## What is being asked
Read through the material below and copy each line in which the word "Chart" occurs.

[Records for the exercise Boundary: Start]

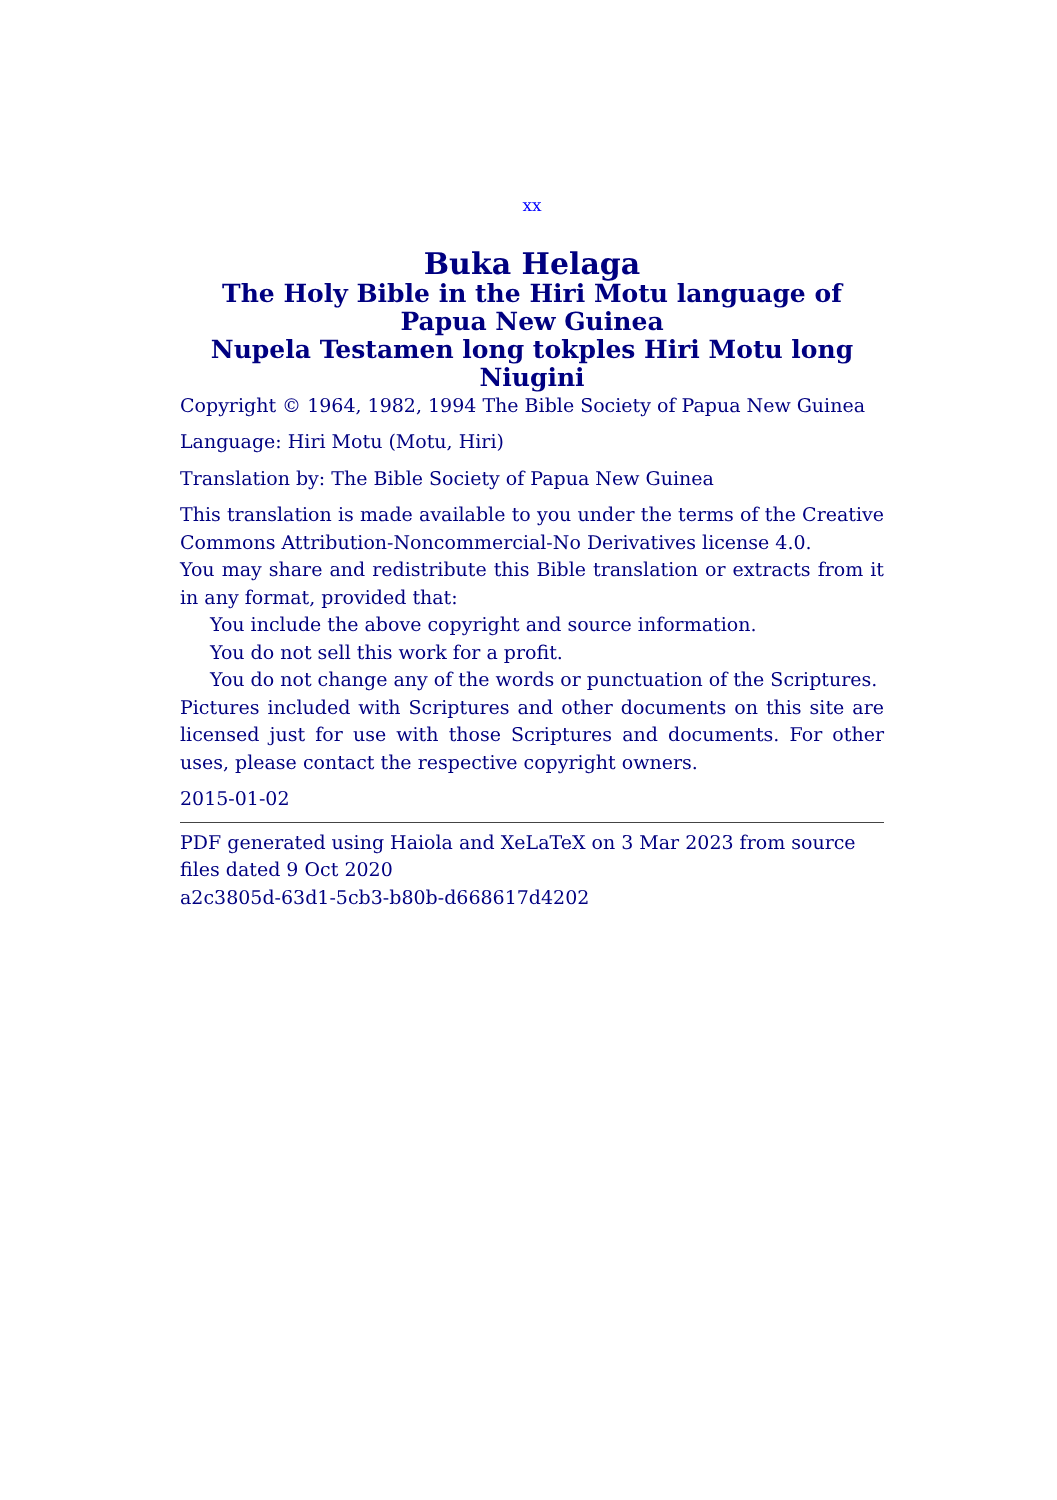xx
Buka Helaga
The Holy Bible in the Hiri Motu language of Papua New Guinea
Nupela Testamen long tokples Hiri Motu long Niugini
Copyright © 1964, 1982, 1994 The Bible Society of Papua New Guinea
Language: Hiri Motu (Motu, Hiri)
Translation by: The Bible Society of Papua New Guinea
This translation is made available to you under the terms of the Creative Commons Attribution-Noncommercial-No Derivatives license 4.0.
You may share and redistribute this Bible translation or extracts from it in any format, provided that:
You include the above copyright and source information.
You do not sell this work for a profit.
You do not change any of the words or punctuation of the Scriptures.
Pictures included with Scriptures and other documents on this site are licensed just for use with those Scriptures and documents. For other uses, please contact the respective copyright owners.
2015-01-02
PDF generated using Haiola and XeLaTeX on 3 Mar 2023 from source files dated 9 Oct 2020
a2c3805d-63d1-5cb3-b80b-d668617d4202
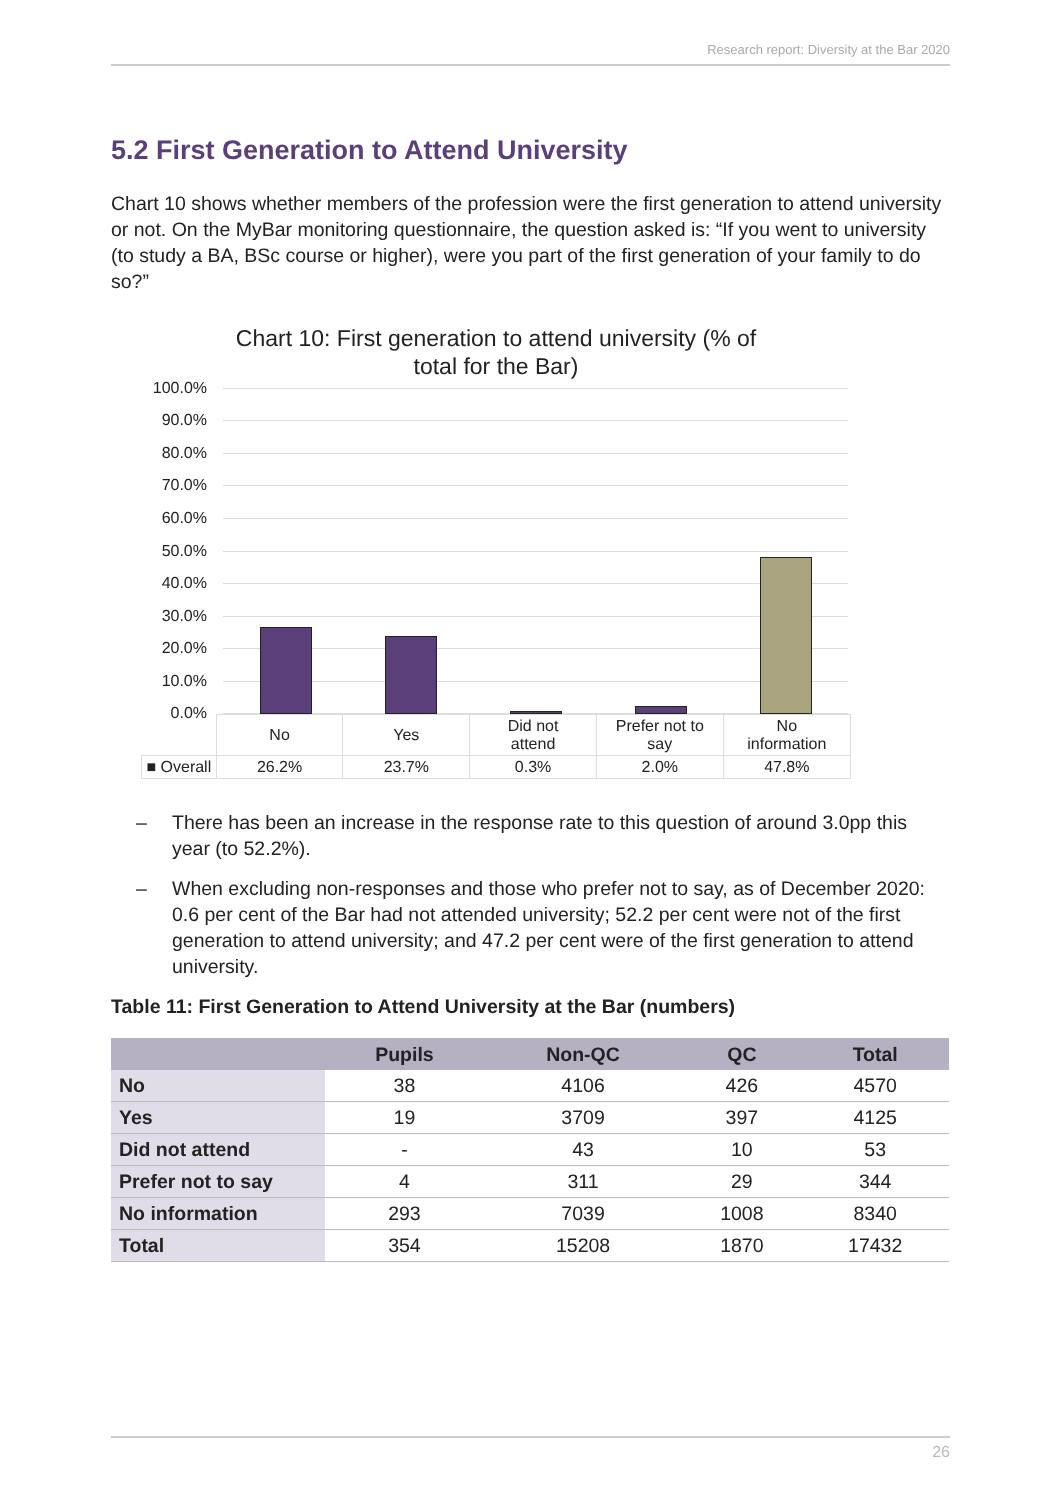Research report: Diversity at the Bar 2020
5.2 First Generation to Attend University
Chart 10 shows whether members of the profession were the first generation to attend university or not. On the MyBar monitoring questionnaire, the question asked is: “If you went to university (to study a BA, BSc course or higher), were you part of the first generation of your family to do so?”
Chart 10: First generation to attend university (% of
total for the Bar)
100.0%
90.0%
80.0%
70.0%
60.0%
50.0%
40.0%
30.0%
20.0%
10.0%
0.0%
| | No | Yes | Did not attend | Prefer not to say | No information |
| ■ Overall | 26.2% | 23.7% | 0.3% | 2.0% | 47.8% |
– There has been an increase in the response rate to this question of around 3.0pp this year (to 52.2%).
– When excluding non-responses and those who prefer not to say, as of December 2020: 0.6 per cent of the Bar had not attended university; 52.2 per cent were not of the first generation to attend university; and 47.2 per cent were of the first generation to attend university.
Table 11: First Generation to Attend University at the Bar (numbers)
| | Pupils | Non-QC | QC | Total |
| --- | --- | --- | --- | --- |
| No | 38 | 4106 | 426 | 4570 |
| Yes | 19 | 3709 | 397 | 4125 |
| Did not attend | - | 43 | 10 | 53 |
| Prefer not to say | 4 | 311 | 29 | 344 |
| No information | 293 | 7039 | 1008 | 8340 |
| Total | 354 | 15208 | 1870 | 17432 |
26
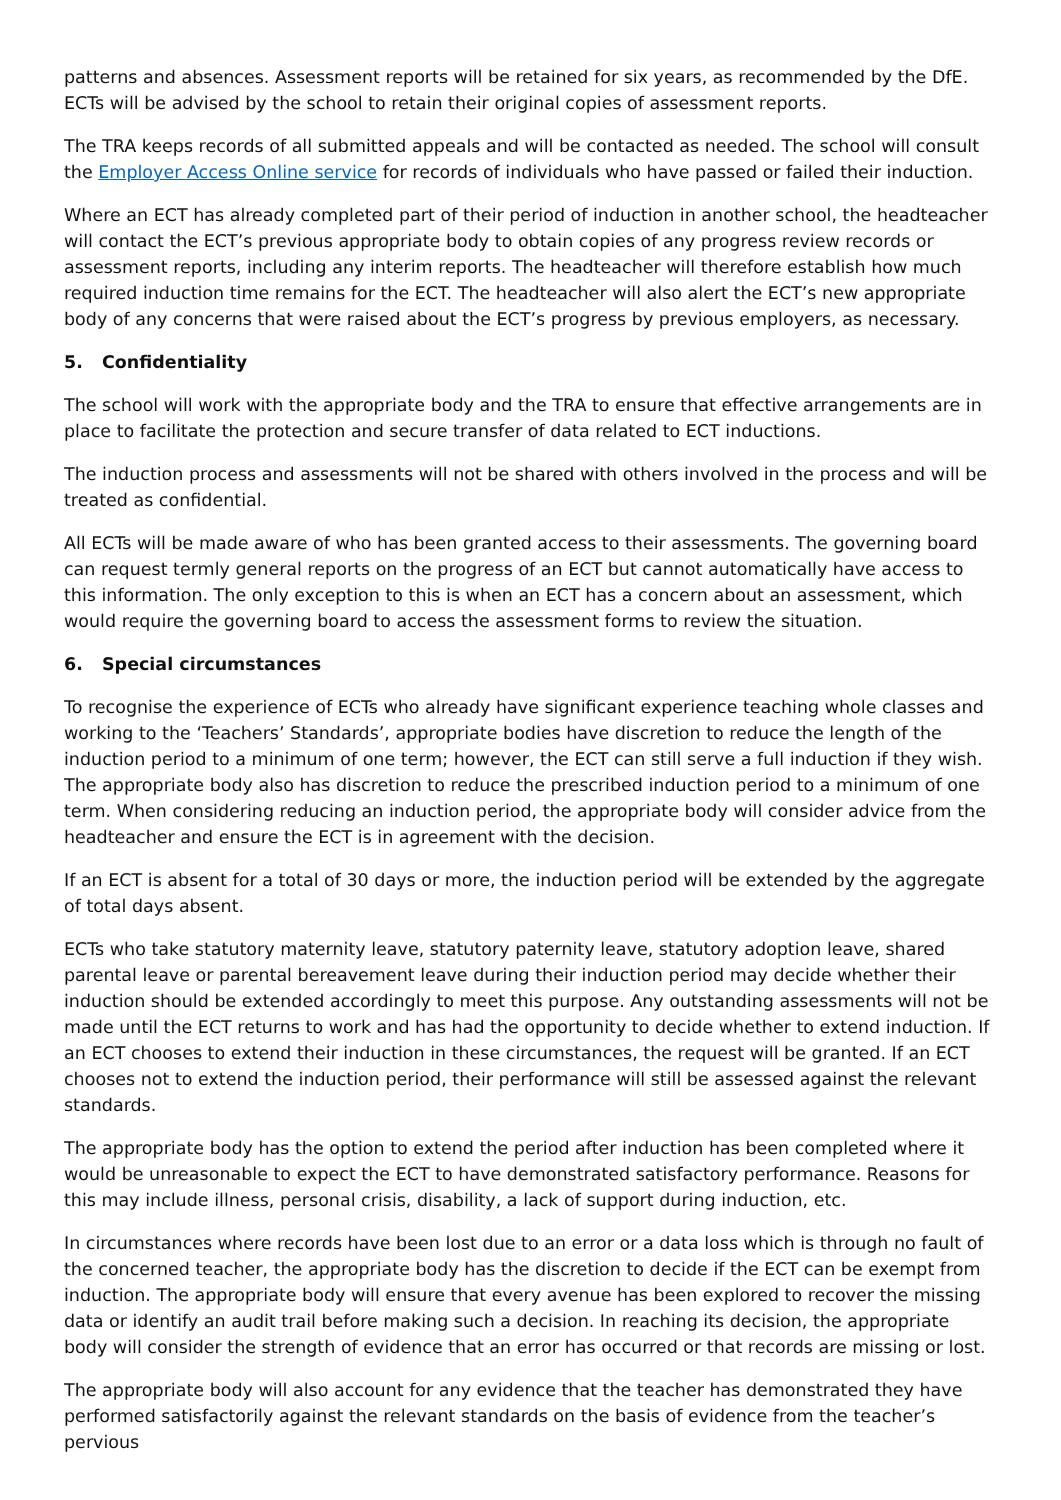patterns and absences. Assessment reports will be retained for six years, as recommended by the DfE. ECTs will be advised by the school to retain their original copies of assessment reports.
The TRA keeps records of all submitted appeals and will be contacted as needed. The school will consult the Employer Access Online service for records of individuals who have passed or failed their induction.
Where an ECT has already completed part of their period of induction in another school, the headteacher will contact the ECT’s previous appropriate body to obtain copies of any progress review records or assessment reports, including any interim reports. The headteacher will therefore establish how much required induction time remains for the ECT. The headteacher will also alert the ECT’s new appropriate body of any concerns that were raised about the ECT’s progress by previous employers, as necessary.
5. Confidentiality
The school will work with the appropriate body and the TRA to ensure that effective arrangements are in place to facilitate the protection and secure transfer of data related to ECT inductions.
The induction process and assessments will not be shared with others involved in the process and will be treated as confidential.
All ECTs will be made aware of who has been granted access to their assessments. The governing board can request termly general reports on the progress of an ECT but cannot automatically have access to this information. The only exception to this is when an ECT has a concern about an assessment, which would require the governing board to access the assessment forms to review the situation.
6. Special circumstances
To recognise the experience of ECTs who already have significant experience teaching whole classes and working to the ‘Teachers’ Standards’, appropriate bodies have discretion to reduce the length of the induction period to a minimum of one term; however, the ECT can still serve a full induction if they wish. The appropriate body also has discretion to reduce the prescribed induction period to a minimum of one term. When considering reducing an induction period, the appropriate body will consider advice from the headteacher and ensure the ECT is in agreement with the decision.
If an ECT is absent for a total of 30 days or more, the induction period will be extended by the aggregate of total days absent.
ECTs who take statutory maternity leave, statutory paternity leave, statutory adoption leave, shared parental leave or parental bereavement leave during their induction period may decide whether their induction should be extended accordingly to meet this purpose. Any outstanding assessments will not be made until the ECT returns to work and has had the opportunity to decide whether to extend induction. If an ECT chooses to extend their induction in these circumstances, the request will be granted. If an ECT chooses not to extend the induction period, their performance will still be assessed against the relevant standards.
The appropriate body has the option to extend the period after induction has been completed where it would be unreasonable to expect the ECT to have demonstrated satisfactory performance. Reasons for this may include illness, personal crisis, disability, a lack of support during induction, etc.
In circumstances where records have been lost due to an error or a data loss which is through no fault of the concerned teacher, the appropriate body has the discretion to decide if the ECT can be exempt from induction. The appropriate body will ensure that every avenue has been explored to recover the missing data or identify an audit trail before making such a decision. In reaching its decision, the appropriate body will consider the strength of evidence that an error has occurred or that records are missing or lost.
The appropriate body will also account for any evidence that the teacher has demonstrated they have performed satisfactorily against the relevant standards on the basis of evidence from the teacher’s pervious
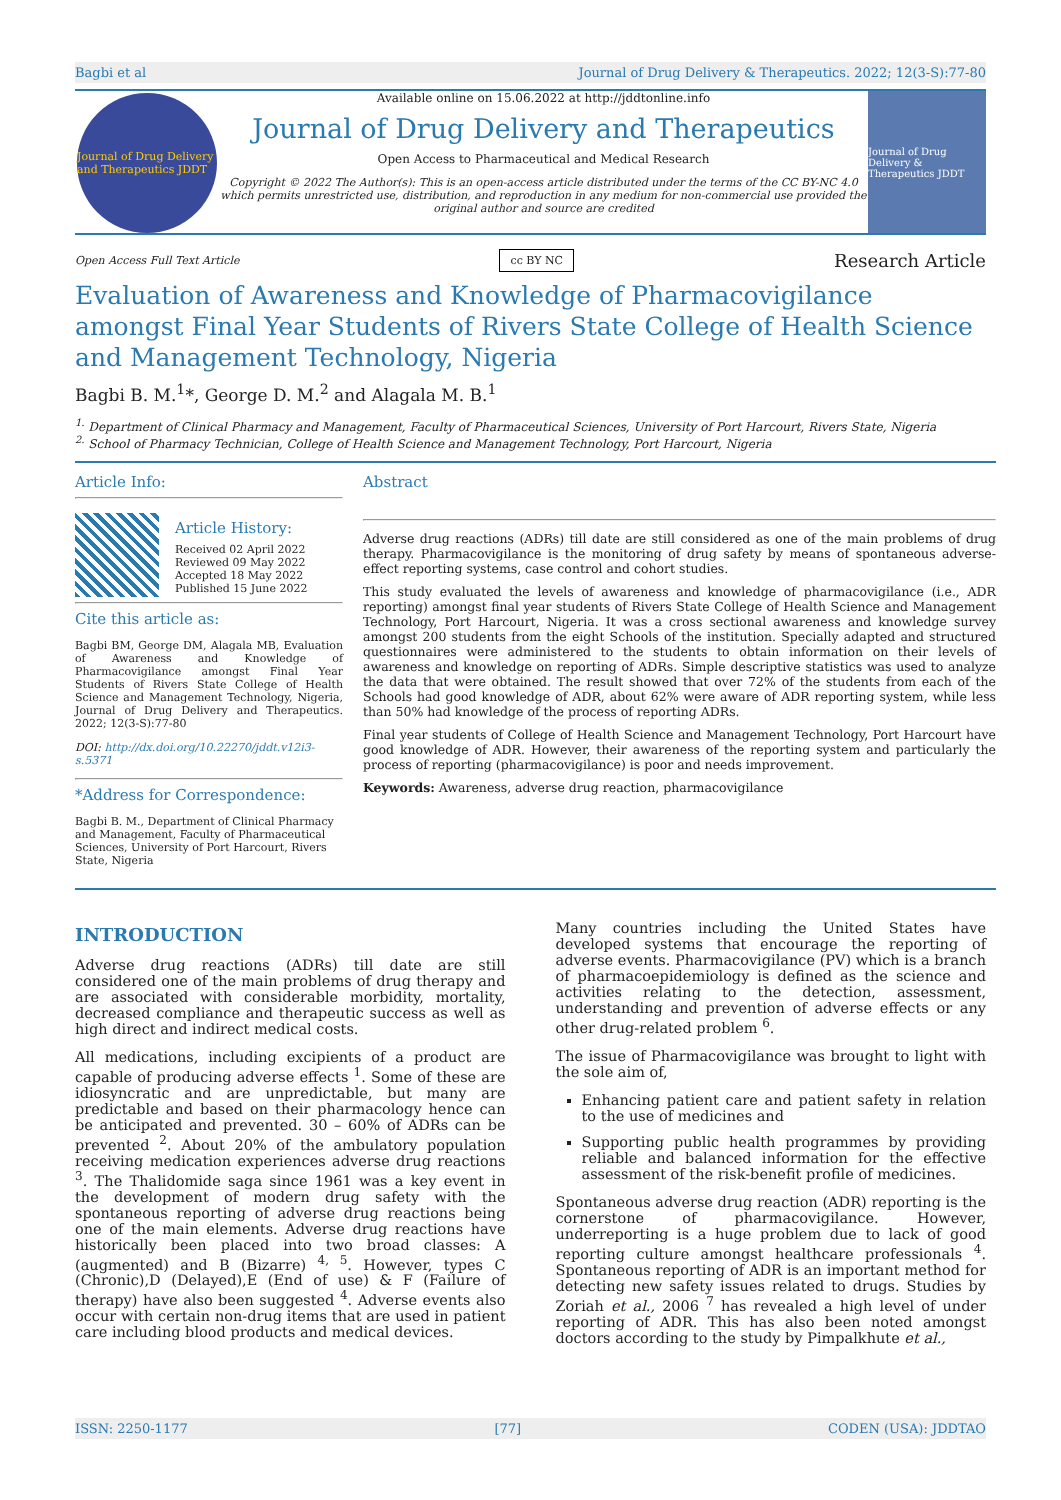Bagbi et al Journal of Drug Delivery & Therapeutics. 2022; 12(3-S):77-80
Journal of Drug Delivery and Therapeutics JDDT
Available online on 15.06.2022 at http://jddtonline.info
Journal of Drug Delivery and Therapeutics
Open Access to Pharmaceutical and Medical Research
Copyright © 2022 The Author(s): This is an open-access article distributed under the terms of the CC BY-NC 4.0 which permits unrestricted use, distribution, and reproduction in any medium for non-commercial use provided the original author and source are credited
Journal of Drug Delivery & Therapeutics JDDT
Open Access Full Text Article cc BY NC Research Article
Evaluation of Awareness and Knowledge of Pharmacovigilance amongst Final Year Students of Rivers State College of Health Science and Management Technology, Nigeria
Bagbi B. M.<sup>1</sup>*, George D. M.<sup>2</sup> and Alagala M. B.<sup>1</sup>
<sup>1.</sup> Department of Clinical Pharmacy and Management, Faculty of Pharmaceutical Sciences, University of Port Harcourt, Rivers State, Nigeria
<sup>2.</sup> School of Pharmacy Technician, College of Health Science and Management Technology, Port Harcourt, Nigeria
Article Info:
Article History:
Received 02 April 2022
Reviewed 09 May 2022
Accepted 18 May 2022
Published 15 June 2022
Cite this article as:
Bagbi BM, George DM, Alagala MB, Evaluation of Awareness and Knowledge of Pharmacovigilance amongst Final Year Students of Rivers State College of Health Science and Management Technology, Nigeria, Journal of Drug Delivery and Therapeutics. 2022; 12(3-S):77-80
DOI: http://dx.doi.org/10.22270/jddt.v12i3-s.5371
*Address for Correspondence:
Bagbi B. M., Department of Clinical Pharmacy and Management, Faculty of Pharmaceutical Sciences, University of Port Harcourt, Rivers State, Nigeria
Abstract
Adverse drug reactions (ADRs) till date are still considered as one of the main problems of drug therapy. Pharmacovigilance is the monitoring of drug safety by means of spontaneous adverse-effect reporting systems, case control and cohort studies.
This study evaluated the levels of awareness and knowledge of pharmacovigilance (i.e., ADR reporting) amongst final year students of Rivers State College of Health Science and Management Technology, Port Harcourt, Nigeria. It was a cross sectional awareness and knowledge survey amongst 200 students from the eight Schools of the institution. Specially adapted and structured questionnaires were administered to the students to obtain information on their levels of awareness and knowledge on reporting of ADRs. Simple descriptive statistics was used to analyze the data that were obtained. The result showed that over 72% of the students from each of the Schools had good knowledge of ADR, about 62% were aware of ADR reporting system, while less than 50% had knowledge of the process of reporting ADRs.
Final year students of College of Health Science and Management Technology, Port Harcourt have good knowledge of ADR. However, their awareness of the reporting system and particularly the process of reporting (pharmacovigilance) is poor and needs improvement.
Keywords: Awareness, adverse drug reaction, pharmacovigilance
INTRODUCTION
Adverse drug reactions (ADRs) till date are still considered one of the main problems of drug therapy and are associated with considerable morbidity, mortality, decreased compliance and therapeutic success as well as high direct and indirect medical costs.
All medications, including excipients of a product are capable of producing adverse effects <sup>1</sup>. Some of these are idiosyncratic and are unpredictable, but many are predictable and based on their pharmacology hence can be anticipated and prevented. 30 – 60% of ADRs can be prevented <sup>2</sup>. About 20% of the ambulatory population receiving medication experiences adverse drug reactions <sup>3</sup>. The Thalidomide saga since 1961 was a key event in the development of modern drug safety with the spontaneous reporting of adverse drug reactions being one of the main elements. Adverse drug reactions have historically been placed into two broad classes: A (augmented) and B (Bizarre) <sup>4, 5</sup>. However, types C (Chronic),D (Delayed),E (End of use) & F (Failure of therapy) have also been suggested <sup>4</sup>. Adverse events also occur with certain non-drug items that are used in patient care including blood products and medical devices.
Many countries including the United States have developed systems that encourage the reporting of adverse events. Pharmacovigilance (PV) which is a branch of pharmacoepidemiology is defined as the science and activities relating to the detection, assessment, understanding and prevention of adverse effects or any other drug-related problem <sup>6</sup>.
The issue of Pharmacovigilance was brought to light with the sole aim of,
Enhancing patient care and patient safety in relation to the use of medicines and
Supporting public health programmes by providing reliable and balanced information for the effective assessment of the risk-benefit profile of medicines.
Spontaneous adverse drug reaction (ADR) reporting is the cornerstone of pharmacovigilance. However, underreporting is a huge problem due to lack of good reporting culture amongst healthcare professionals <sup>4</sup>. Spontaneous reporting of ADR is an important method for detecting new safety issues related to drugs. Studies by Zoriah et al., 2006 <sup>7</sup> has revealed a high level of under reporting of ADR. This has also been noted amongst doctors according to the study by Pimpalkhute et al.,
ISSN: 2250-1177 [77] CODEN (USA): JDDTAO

[Records for the exercise Boundary: End]

## Solution
Chart 10 shows whether members of the profession were the first generation to attend university or not. On the MyBar monitoring questionnaire, the question asked is: “If you went to university (to study a BA, BSc course or higher), were you part of the first generation of your family to do so?”
Chart 10: First generation to attend university (% of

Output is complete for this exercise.